As indicated, each shape is defined by a perimeter that may be divided into four quadrants bounded by four distinct segments of an aperture. The poly-ellipse shape (200), for example, includes an upper-left quadrant bounded by a first segment (202), a upper-right quadrant bounded by a second segment (204), a lower-right quadrant bounded by a third segment (206) and a lower-left quadrant bounded by a fourth segment (208). For the poly-ellipse shape (200), each of the four segments is defined by a fourth degree polynomial equation: (DX²+CY²+A²)²−4A²X²=B⁴, where A, B, C and D are constants. Each segment is defined using the same set of constants (A, B, C and D). The poly-ellipse shape (200) thus is symmetrical about both the x- and y-axes.

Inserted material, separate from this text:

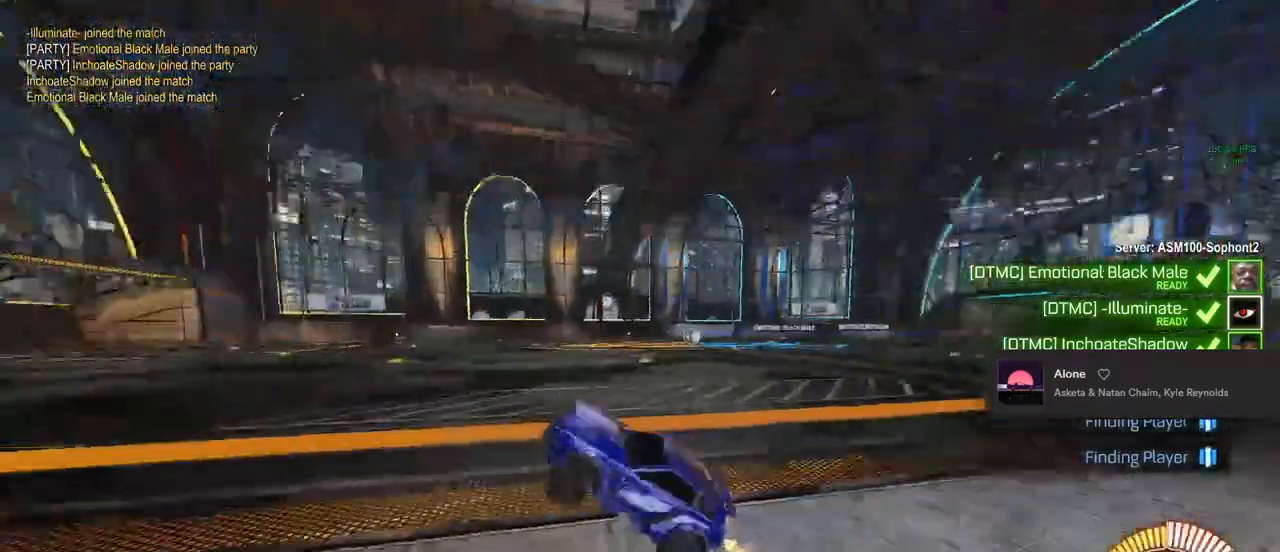
{"buttons": ["R2"], "left_stick": "right", "right_stick": "center", "events": [[433, "left_stick", "right"]]}
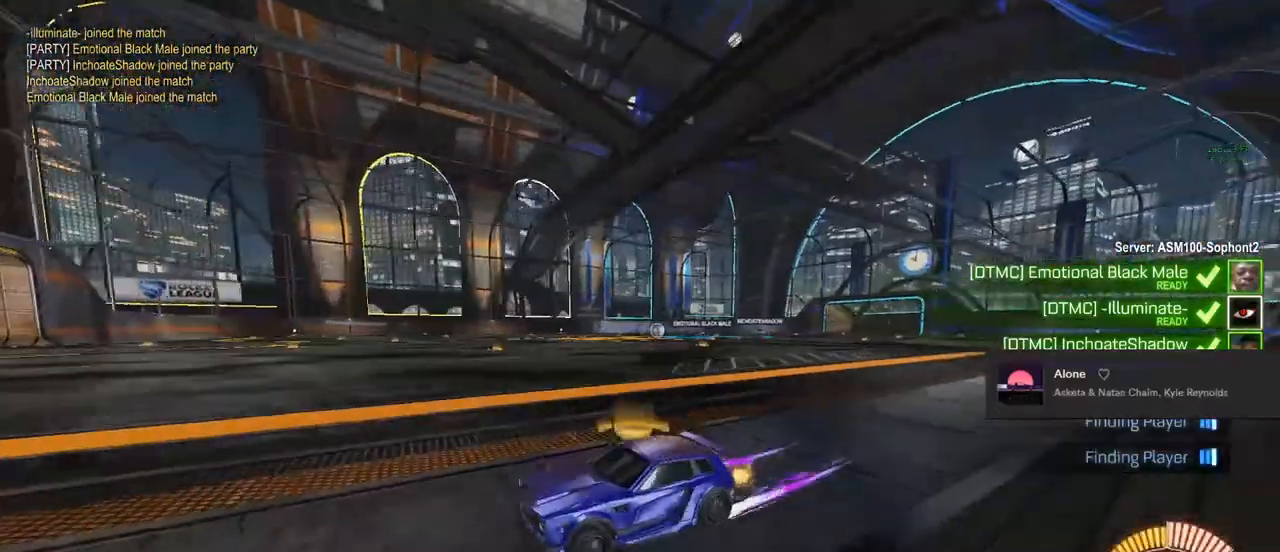
{"buttons": ["R2"], "left_stick": "right", "right_stick": "center", "events": []}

The poly-poly shape (210) includes an upper-left quadrant bounded by a first segment (212), an upper-right quadrant bounded by a second segment (214), a lower-right quadrant bounded by a third segment (216) and a lower-left quadrant bounded by a fourth segment (218), where each of the four segments is defined by a fourth degree polynomial equation of the general form: (DX²+CY²+A²)²−4A²X²=B⁴. However, unlike the poly-ellipse shape (which is symmetric about the x- and y-axes), the poly-poly shape (210) is asymmetric about at least one of the x- and y-axes. In particular, poly-poly shape (210) includes a first segment (212) defined using a first set of constants A₁, B₁, C₁and D₁, and a second segment (214) defined using a second set of constants A₂, B₂, C₂and D₂, different than the first set of constants. Poly-poly shape (210) includes a third segment (216) defined using the second set of constants A2, 82, C2 and O2, and includes a fourth segment (218) defined by the first set of constants A1, 8 1, C1 and 0 1. Poly-poly shape (210) thus is asymmetric about the y-axis, and is symmetric about the x-axis.

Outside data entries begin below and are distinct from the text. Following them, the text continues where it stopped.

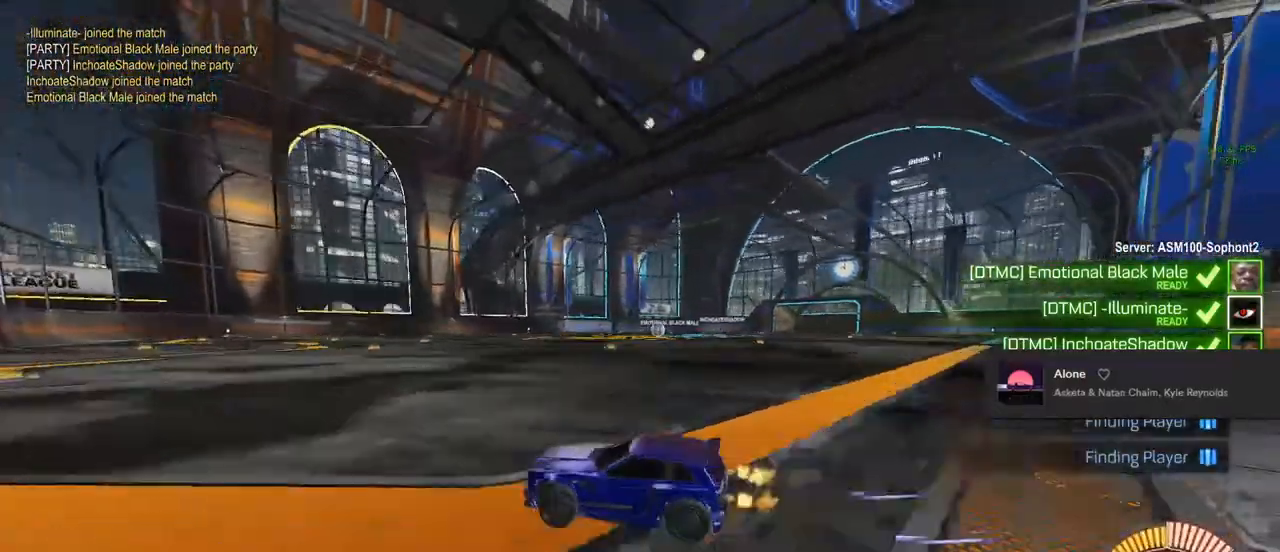
{"buttons": ["TRIANGLE", "L1", "R2"], "left_stick": "down-left", "right_stick": "center", "events": [[100, "CROSS", "down"], [117, "L1", "down"], [117, "left_stick", "up-right"], [133, "CROSS", "up"], [283, "CROSS", "down"], [283, "L1", "up"], [283, "left_stick", "down-right"], [317, "CROSS", "up"], [367, "L1", "down"], [367, "left_stick", "down-left"], [400, "TRIANGLE", "down"]]}
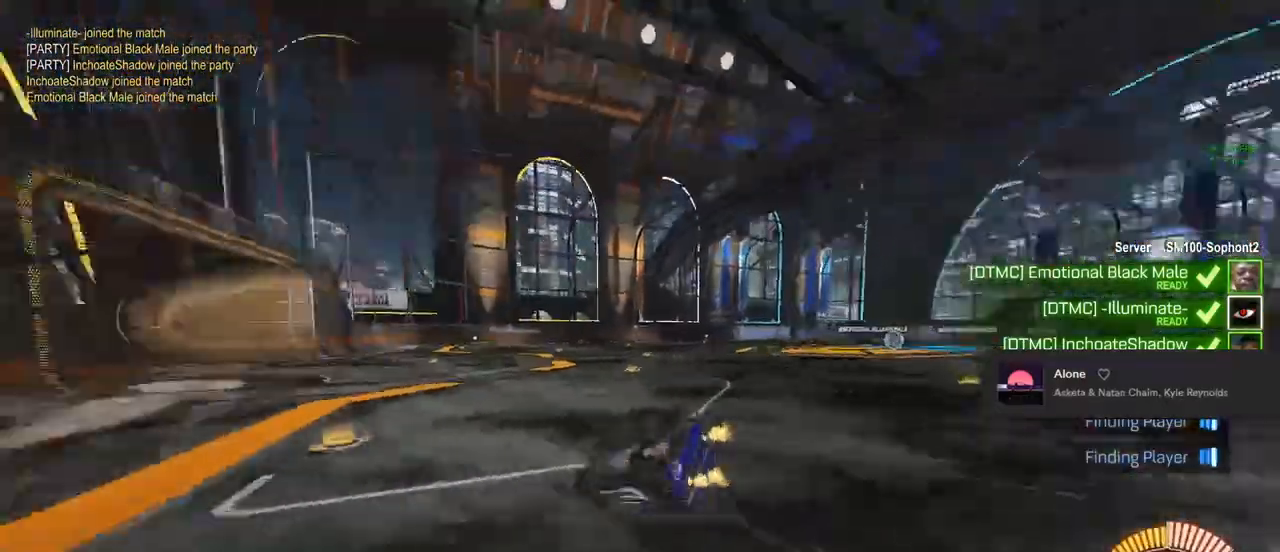
{"buttons": ["R2"], "left_stick": "center", "right_stick": "center", "events": [[50, "TRIANGLE", "up"], [50, "left_stick", "center"], [67, "TRIANGLE", "down"], [167, "left_stick", "down-right"], [200, "TRIANGLE", "up"], [350, "left_stick", "center"], [383, "L1", "up"]]}
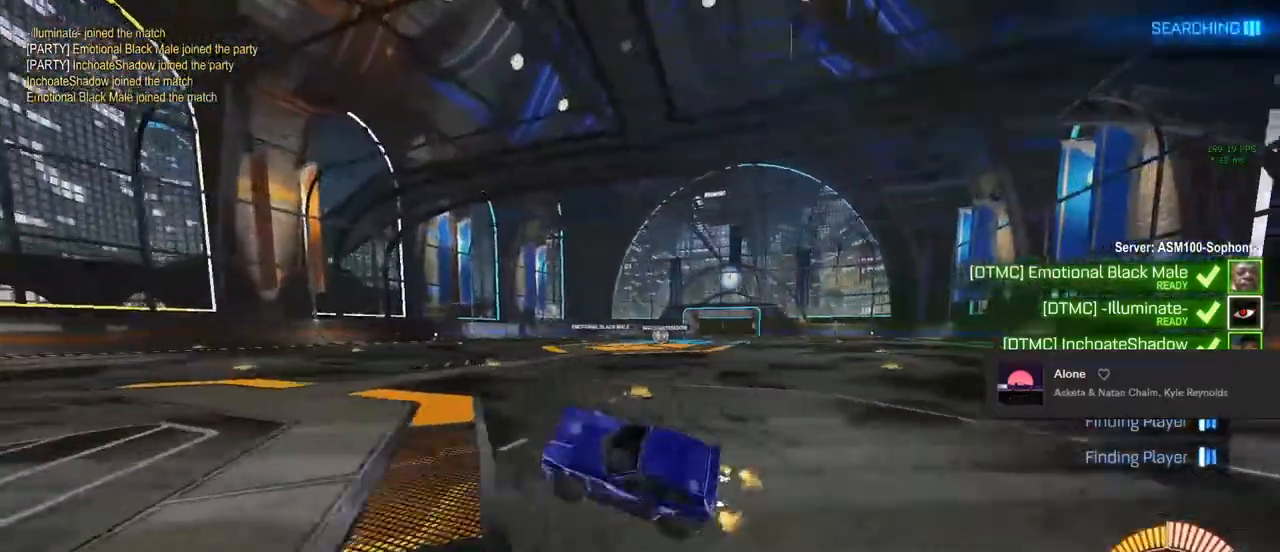
{"buttons": ["R2"], "left_stick": "center", "right_stick": "center", "events": []}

The poly-circle shape (220) includes an upper-left quadrant bounded by a first segment (222), an upper-right quadrant bounded by a second segment (224), a lower-right quadrant bounded by a third segment (226) and a lower-left quadrant bounded by a fourth segment (228). The first segment (222) and fourth segment (228) are each defined by a fourth degree polynomial equation of the general form: (DX²+CY²+A²)²−4A²X²=B⁴, both segments being defined using the same set of constants (A, B, C and D). The second segment (224) and third segment (226) are each defined by an equation of the general form: X²+Y²=R²(where R is a constant representing the radius of a circle). Poly-circle shape (220) thus is asymmetric about the y-axis, and is symmetric about the x-axis.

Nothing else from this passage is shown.